### Task description
Using the data that follows, return exactly the lines from the one that contains "line: (937, 1216)" through the one that contains "line: (863, 1418) -> (1169, 2222), added", ends included.

### Recorded information
=======
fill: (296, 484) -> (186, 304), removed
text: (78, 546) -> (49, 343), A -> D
=======
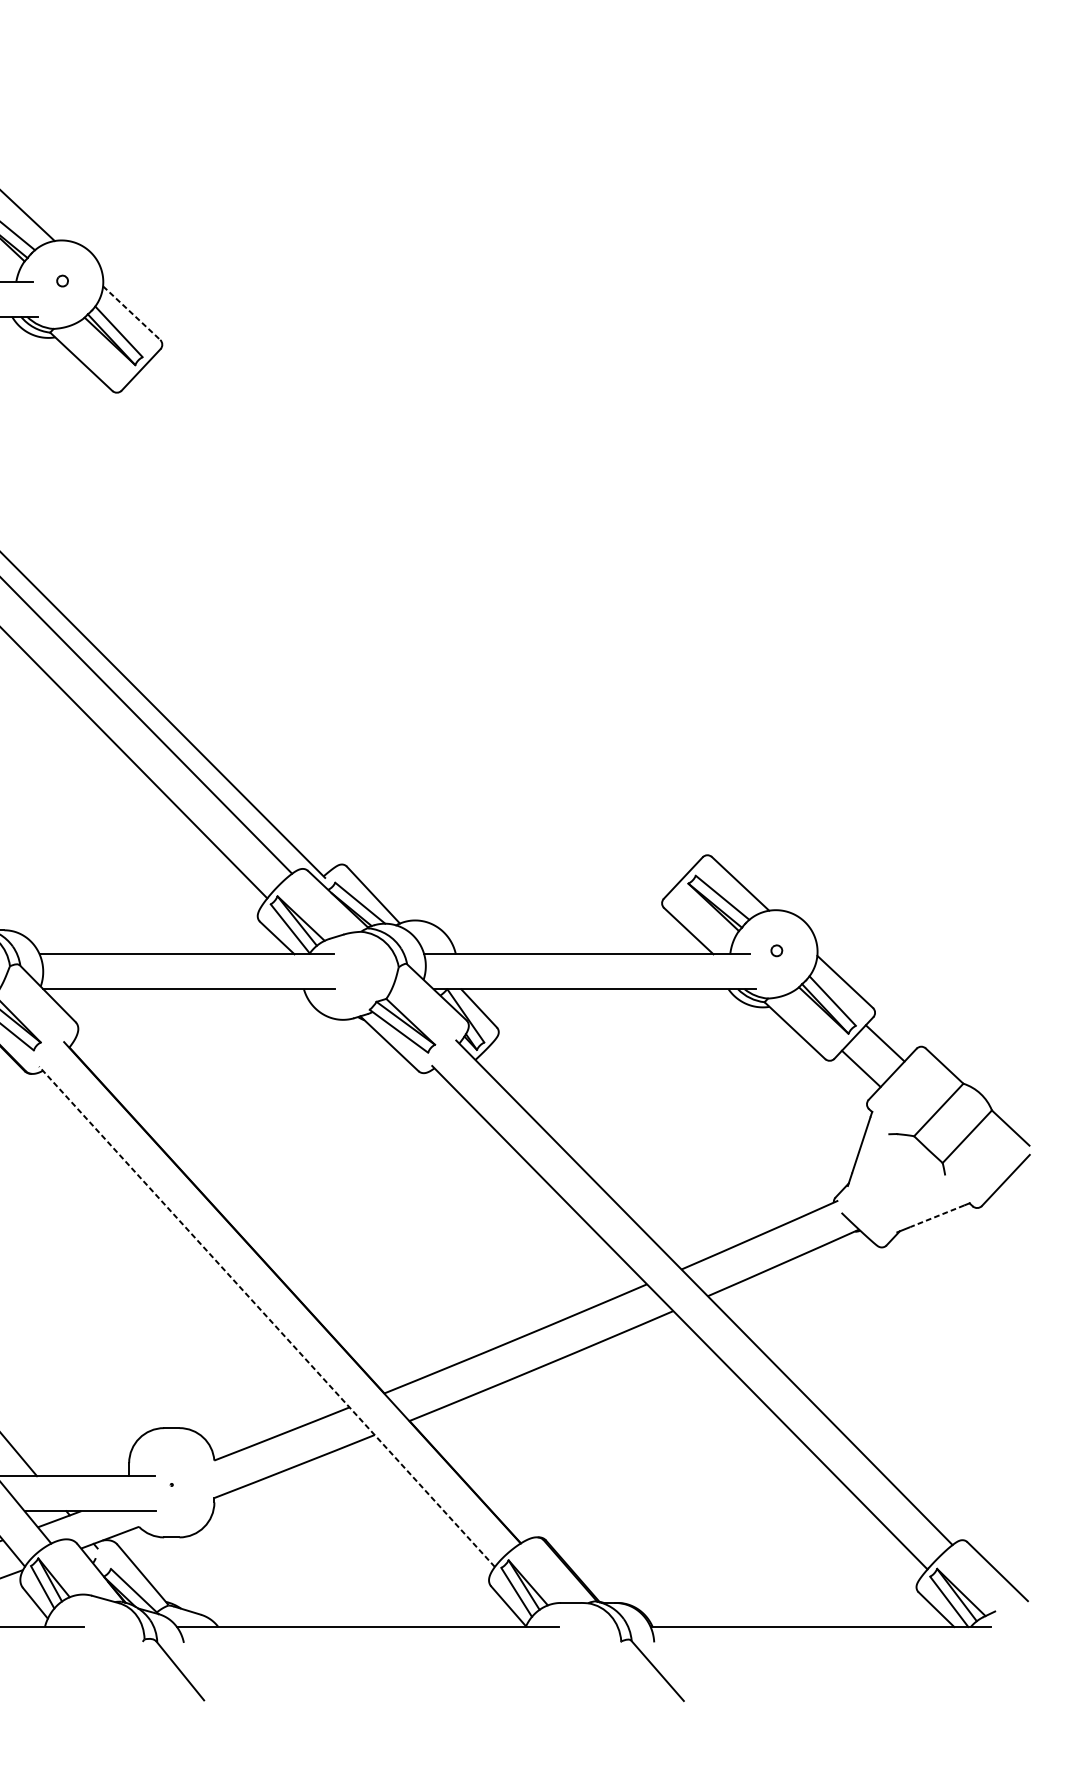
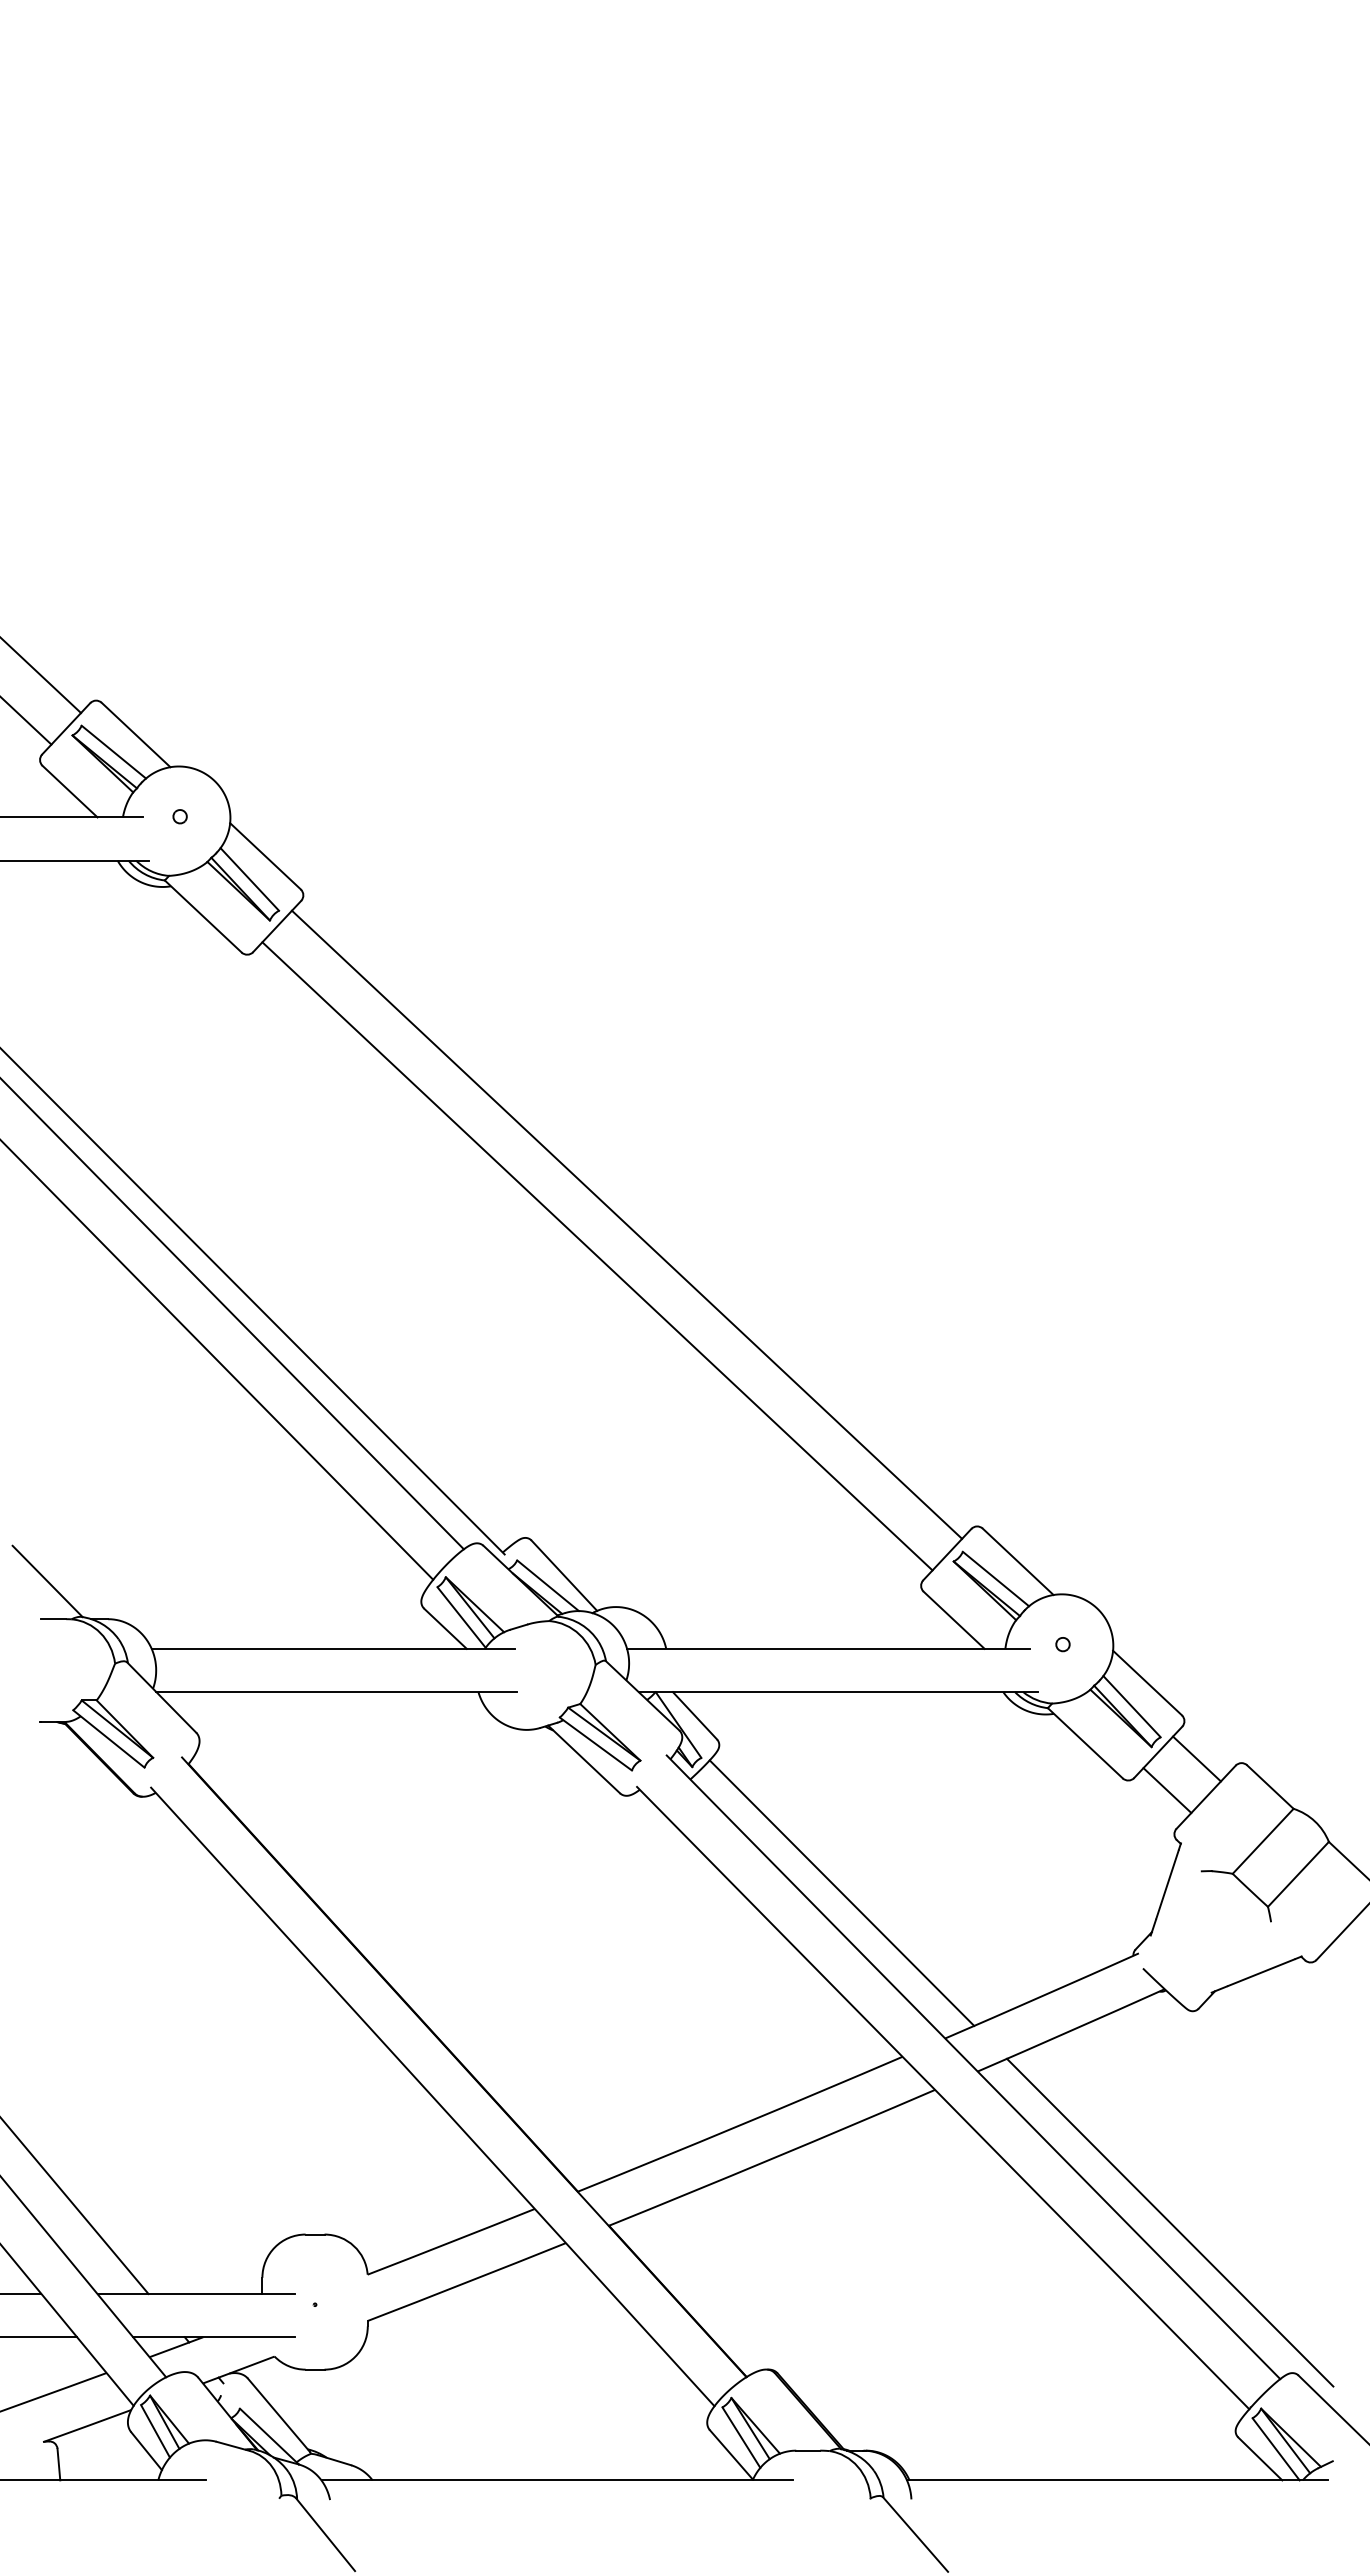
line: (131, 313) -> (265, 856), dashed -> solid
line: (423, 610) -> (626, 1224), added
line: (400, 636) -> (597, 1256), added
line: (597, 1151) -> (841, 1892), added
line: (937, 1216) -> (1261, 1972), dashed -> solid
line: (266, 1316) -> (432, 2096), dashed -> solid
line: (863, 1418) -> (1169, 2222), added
=======
### Solved problem
line: (937, 1216) -> (1261, 1972), dashed -> solid
line: (266, 1316) -> (432, 2096), dashed -> solid
line: (863, 1418) -> (1169, 2222), added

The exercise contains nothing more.